3 min read

Moonstruck

On the surprising origin of the Moon
moon
The moon is an exceptional celestial object, but we see it so often that we almost take it for granted. Photo by David Lukas

I recently saw a passing reference to the origin of the moon and realized I've never thought about where our moon came from...I was surprised at what I found.

Make sure you catch tonight's Beaver Moon supermoon, it's the last supermoon we'll see until October 2025! And, while you're soaking up tonight's serene and brilliant full moon, take a moment to reflect on it's unbelievably violent origin and the impact this had on the Earth.

moon
Full moon photographed from Apollo 11 spacecraft. Photo courtesy of NASA

🌝
My goal for the Lukas Guides newsletter is to celebrate curiosity, observation, and joy. Every week I spend my days exploring the natural world, reading countless books, and looking for amazing stories to share with you. If you're a fan of the newsletter, and enjoy these stories, please help support this effort with your paid subscription and also by making a donation of any size.
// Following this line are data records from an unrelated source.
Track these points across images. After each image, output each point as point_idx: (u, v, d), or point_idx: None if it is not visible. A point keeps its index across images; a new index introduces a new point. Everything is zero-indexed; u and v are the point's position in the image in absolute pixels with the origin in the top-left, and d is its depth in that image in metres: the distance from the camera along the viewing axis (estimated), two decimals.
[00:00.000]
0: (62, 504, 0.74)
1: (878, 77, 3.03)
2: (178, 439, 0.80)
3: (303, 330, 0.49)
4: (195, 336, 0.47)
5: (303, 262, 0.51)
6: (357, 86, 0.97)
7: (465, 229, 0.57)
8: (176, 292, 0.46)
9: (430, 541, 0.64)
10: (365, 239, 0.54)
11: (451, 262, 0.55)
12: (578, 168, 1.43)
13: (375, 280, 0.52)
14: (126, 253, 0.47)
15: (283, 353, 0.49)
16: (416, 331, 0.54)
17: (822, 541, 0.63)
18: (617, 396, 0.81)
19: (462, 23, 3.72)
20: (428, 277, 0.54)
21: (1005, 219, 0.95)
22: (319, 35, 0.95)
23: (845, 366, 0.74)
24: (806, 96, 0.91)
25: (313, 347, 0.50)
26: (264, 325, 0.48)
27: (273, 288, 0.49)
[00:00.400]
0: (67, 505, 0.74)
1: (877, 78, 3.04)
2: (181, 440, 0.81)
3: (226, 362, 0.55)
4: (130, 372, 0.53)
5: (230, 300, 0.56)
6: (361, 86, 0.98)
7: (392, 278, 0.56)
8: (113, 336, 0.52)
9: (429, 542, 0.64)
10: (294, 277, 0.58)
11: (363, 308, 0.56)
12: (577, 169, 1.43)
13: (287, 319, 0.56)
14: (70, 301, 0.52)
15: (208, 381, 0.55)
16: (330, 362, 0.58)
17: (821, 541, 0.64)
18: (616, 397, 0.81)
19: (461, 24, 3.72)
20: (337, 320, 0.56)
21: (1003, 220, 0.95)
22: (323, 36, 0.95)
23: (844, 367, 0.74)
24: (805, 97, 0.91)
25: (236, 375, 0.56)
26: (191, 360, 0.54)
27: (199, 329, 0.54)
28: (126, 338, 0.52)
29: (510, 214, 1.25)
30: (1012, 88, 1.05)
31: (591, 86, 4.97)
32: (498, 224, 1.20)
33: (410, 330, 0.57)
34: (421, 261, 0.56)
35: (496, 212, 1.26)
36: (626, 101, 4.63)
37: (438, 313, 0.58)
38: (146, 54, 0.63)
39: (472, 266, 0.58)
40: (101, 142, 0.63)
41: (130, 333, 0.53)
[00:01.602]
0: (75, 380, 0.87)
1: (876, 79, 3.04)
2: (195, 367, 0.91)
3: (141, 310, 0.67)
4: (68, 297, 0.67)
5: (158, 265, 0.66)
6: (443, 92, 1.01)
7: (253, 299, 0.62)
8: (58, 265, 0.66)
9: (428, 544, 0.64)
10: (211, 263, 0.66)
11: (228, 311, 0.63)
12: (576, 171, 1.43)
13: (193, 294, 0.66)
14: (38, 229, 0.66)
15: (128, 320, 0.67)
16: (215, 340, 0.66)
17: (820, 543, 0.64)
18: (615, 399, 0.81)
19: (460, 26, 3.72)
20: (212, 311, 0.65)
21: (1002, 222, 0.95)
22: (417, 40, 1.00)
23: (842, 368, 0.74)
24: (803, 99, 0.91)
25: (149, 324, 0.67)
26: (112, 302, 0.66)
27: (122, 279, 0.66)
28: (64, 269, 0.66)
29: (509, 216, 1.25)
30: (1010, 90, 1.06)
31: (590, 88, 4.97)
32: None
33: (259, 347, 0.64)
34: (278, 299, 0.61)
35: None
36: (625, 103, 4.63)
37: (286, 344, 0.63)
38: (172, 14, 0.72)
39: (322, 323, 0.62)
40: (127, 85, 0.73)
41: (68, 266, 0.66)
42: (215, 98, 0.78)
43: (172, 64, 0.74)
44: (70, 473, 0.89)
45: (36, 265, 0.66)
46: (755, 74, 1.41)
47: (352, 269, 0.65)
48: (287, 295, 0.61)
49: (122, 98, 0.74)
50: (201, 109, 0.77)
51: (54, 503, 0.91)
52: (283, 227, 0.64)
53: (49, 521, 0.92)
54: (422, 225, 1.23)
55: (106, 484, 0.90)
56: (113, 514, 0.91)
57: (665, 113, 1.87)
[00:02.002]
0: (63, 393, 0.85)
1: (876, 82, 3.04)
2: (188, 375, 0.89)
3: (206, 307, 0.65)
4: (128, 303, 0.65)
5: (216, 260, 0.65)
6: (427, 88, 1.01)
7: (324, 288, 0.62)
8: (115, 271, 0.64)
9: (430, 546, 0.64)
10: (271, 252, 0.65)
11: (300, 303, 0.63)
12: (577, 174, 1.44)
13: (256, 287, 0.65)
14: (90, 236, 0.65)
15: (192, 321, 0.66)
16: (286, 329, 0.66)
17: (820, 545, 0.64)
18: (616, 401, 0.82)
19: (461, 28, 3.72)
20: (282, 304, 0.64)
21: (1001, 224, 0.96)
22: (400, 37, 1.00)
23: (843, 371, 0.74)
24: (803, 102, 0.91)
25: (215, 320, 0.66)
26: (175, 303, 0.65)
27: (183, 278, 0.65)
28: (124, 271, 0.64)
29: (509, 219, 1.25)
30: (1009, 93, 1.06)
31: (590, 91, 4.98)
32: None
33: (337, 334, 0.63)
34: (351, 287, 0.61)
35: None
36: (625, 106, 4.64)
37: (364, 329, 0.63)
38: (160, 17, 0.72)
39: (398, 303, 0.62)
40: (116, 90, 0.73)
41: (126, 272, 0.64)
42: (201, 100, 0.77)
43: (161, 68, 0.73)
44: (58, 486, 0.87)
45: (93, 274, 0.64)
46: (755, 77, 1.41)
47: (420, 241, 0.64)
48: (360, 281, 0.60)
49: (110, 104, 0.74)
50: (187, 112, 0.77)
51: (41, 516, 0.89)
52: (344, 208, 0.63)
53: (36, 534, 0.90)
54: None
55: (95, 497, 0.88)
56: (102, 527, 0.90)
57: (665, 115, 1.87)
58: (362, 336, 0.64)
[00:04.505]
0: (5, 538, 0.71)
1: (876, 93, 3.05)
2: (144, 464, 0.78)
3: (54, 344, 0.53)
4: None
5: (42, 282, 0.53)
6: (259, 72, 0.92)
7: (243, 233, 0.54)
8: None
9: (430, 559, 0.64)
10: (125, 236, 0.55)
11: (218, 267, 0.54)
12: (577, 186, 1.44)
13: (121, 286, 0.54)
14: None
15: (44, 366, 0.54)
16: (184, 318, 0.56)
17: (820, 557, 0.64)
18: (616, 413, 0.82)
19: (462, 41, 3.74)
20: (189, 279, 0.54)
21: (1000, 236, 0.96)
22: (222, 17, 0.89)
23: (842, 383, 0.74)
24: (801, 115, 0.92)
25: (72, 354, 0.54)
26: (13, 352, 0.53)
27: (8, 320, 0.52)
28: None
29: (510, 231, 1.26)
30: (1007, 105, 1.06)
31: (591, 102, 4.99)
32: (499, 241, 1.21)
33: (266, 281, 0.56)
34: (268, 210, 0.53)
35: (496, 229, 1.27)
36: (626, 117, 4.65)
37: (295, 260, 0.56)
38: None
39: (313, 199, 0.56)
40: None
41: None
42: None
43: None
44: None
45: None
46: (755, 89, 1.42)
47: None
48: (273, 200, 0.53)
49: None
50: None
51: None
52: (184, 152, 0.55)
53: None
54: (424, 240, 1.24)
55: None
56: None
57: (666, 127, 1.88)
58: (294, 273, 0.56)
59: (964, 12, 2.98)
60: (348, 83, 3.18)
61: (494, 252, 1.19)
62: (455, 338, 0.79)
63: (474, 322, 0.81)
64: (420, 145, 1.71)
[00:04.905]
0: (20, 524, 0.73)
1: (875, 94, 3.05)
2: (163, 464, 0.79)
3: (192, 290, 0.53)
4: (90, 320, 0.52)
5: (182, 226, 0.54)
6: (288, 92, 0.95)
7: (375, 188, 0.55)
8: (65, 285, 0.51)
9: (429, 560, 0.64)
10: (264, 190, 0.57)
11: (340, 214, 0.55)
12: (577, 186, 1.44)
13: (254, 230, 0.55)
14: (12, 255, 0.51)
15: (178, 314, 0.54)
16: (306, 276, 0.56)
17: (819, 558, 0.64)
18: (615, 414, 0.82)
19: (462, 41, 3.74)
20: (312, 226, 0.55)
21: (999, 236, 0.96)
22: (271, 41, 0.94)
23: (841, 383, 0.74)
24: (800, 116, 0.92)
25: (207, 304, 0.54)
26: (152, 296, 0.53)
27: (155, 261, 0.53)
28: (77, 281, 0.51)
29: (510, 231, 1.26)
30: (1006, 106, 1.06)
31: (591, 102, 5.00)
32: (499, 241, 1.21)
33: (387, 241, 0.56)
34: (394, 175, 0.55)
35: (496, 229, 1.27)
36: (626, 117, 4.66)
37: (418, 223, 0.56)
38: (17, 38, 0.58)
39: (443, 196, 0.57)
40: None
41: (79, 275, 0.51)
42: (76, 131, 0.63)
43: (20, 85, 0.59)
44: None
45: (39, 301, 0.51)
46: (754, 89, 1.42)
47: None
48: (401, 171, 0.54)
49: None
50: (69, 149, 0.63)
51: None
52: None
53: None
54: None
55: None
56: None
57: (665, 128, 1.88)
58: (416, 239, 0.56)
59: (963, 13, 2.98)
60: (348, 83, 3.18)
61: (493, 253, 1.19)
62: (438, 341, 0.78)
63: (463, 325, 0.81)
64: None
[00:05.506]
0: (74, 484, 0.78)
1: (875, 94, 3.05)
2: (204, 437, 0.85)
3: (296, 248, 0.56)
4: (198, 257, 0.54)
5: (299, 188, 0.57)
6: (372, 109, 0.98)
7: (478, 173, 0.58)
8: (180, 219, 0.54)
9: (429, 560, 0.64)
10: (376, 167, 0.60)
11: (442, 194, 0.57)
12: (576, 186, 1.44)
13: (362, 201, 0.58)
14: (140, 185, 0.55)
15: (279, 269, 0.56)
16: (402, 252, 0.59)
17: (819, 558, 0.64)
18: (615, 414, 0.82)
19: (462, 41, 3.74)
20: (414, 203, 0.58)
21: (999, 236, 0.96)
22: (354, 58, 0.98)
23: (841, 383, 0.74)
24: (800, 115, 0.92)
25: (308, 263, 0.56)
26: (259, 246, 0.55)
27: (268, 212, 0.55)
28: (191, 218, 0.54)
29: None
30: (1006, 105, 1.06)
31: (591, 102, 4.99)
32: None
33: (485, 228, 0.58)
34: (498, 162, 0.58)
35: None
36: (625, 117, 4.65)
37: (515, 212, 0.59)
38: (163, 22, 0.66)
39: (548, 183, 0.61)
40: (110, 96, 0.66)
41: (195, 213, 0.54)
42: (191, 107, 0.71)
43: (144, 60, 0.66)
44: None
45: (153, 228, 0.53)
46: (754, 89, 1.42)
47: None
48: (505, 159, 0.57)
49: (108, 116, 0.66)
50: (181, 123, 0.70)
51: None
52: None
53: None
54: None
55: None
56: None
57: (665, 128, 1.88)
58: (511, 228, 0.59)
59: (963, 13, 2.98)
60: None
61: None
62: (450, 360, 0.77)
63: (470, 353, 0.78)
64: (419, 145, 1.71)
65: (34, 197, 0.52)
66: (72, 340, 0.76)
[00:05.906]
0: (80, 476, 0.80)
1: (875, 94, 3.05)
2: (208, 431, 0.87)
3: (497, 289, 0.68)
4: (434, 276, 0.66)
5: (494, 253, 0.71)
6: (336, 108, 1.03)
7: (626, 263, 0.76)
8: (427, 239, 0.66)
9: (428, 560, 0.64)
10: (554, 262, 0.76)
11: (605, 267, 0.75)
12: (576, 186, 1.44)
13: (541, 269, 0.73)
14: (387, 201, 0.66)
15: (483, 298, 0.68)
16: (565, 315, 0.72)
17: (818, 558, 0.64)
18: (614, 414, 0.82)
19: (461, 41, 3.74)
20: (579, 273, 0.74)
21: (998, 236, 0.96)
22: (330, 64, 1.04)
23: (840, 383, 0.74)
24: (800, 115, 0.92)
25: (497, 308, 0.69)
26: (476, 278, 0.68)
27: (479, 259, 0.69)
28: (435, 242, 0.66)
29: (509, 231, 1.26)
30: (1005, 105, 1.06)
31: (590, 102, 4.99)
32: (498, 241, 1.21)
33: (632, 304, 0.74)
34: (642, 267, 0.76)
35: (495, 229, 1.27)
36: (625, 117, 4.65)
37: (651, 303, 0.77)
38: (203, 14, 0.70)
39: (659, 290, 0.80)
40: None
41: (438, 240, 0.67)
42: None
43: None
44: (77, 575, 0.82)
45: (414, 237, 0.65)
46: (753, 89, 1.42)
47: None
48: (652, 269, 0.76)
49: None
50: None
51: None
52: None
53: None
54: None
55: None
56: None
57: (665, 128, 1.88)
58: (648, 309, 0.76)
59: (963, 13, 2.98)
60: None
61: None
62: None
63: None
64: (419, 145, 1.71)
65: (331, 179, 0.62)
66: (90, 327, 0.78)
No one knows exactly how the moon formed, and there are several competing theories (check out this Wikipedia page to learn more), but scientists all agree on a general outline of what happened. Around 4.5 billion years ago, there was a Mars-sized protoplanet named Theia, after the Titan that gave birth to the Moon goddess, that shared the same orbital path around the sun as the newly forming Earth.

moon's surface
Wrinkles on the Moon's surface suggesting that it is dynamically shifting. Photo courtesy of NASA

A dangerous dance of near misses went on for tens of millions of years, until one fateful day when Theia smashed into the Earth with such violent force that both bodies were blown to smithereens. This immense collision almost certainly obliterated any nascent atmosphere that had begun forming around Earth and turned Theia into an ocean of molten rock.

collision of Earth and Theia
Collision of Earth and Theia. Artist rendering courtesy of NASA/JPL-Caltech

The animation below vividly depicts the sequence of events as Theia plowed through the Earth then rebounded over a span of hours, while scattered debris and the remains of Theia coalesced into a new (and much smaller!) moon that was captured in Earth's orbit.

After decades of debate, the finer points of this story were firmly established when Apollo missions to the Moon returned with 842 pounds of lunar rocks that confirmed the molten origin of the Moon's surface and determined that rocks from the Earth and Moon have nearly identical isotopic fingerprints.

moon rock in the laboratory
A moon rock being studied in the lab. Photo courtesy of NASA

One of the great mysteries that remained, however, was where the other very large fragments of Theia went because they're not floating around the solar system. A new theory suggests they ended up embedded inside the Earth's mantle instead, and this may explain the presence of two anomalous, continent-sized blobs (large low-velocity provinces), each larger than the Moon itself, that have been detected deep in the Earth's mantle under Africa and the Pacific Ocean.

moon's interior
Like the Earth, the Moon has a crust, mantle, and core. Image courtesy of NASA

It's believed that the plowing of these two massive moon fragments into the Earth's core may have generated the fields of debris that went on to become today's moon—all part of the violent origin story that gives us today's peaceful orb in the sky.